• **Exercise goal**:
Reproduce, exactly and in full, only the lines below from the one containing "or personal information." through the one containing "commercial facilities etc.".

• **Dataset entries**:
┌──
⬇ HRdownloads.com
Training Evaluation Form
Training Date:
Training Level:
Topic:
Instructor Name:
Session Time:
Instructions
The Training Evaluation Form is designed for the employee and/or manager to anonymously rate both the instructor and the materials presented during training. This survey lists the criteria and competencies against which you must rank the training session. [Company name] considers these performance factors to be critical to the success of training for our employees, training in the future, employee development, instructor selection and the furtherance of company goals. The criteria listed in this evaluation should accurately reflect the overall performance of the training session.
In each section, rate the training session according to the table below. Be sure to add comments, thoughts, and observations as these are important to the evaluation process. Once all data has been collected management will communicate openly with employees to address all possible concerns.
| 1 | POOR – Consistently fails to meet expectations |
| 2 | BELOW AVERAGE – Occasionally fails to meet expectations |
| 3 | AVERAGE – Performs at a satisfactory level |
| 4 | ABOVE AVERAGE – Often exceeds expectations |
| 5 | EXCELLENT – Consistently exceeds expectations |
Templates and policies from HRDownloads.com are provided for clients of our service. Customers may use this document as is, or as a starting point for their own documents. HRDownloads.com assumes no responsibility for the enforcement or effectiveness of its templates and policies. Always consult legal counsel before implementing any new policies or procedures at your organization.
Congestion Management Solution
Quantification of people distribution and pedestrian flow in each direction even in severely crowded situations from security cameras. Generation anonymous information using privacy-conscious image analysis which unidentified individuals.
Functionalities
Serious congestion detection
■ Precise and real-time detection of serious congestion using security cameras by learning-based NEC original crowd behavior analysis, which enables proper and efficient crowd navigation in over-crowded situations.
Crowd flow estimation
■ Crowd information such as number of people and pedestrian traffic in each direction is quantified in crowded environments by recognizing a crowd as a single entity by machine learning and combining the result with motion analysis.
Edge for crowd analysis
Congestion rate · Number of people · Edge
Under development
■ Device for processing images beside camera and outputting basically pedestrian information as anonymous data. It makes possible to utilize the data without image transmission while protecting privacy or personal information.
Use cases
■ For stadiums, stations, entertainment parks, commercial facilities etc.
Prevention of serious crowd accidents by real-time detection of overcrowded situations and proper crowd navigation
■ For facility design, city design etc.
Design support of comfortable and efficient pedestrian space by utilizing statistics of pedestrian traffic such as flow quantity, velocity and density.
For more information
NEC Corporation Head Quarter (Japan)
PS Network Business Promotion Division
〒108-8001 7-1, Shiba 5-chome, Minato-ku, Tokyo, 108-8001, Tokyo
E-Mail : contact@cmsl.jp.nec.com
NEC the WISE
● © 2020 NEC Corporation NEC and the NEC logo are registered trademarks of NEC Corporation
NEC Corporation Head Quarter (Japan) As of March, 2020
└──
• **Written solution**:
■ Device for processing images beside camera and outputting basically pedestrian information as anonymous data. It makes possible to utilize the data without image transmission while protecting privacy or personal information.
Use cases
■ For stadiums, stations, entertainment parks, commercial facilities etc.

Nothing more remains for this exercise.